Rozdział 8

             Po wyjściu gryfonki od razu położył się spać. Jednak nie mógł zasnąć. Wiercił się, nie mogąc znaleźć sobie wygodnej pozycji. Czuł, że gorączka ustąpiła, ale wciąż nie czuł się najlepiej. W dodatku zbierało mu się ciągle na wymioty, przez co , co chwilę biegał do łazienki. Opadł zmęczony na kafelki obok ubikacji. Wziął głęboki oddech i przetarł dłońmi twarz. Oczy same zaczęły mu się zamykać i nawet nie męcząc się z dojściem do sypialni, chwycił jakiś koc leżący na szafce, po czym rozłożył go na kafelkach, a następnie owinął się nim. Zamknął oczy i nim się obejrzał, zasnął z braku sił.

              Nastał poranek, gdy usłyszał jak ktoś go woła. Nie miał ochoty wstawać, chociaż było mu strasznie zimno i niewygodnie. Nie miał też siły, by niezapowiedzianemu odkrzyknąć, że jest w łazience. Podniósł się, gdy poczuł , że znowu zbiera mu się na wymioty. Obmył twarz zimną wodą , a gdy miał myć zęby, do łazienki wtargnął Zabini. Odwrócił się w stronę przyjaciela, który , aż stanął na jego widok.
-Łoho, a myślałem, że plotki o tym, że jesteś chory to bujda. – wyznał czarnowłosy , bowiem nie mógł uwierzyć, że jego najlepszy kumpel może być chory. Tym bardziej, że usłyszał tą informację od znienawidzonej przez samego zainteresowanego, szlamę.

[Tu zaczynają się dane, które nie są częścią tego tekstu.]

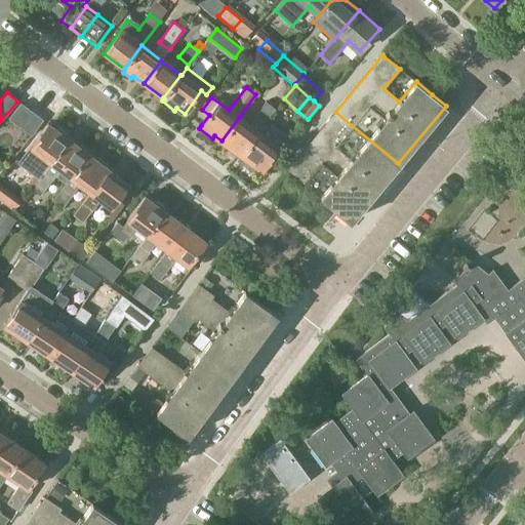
[(9,118),(19,126),(32,111),(22,103),(9,118)]
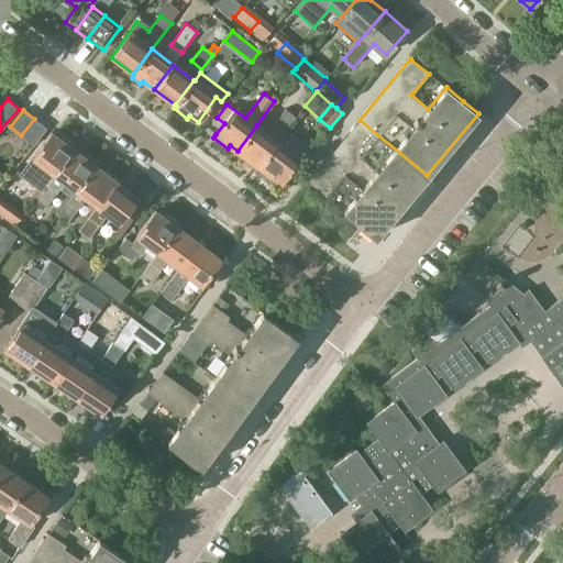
[(277,142),(284,133),(296,118),(285,110),(267,134),(256,125),(238,151),(258,166),(277,142)]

-Jak sam widzisz jest to prawda. – wymamrotał blondyn, po czym wrzucił szczoteczkę do zębów do umywalki i po raz pierwszy tego dnia, pochylił się na ubikacją z myślą, że zaraz wypluje płuca. Gdy nie miał już czym wymiotować, umył zęby i razem z przyjacielem, przenieśli się do pokoju.
-Stary, jak się czujesz ?
-A jak myślisz ? – zapytał, dając mu tym samym znak, że jak nie przestanie o to pytać i się nad nim użalać , to wyrzuci go z dormitorium.

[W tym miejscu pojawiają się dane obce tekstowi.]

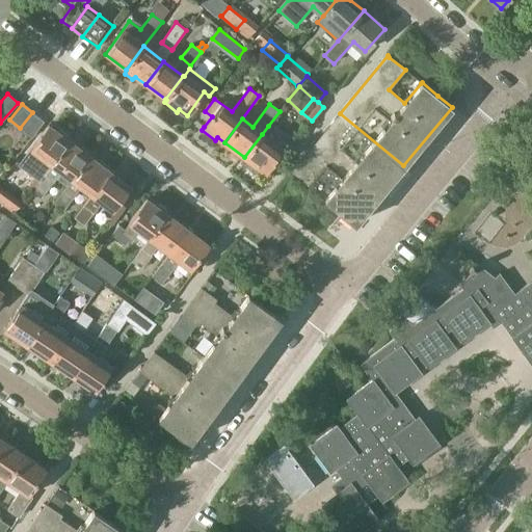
[(44,122),(32,112),(20,128),(31,137),(44,122)]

-Granger ma rację, powinieneś pójść do Pomfrey. – oznajmił po chwili Blaise.
-Ciebie chyba pogięło. Prędzej pojadę do Malfoy Manor , niż pójdę do tej kobiety.
-Co ci szkodzi ?
-Gówno mi szkodzi. – warknął blondyn, po czym wybiegł na chwilę z pokoju do łazienki i wrócił jeszcze bladszy , niż był wcześniej.
-Właśnie widzę.
-Jeszcze..
-Powinieneś pójść do niej, takie jest moje zdanie.
-A wiesz co mnie to obchodzi ?
-Tak, wiem , nic. Jednak posłuchaj mnie..
-A ty nie masz czasem lekcji ?
-Lekcje nie zając , nie uciekną.
-Idź już Diable, chcę się położyć.
-Jak tam sobie chcesz, ale wiedz, że ..
-Wkurzasz mnie już , Zabini.
-Malfoy, a ty mnie jeszcze bardziej.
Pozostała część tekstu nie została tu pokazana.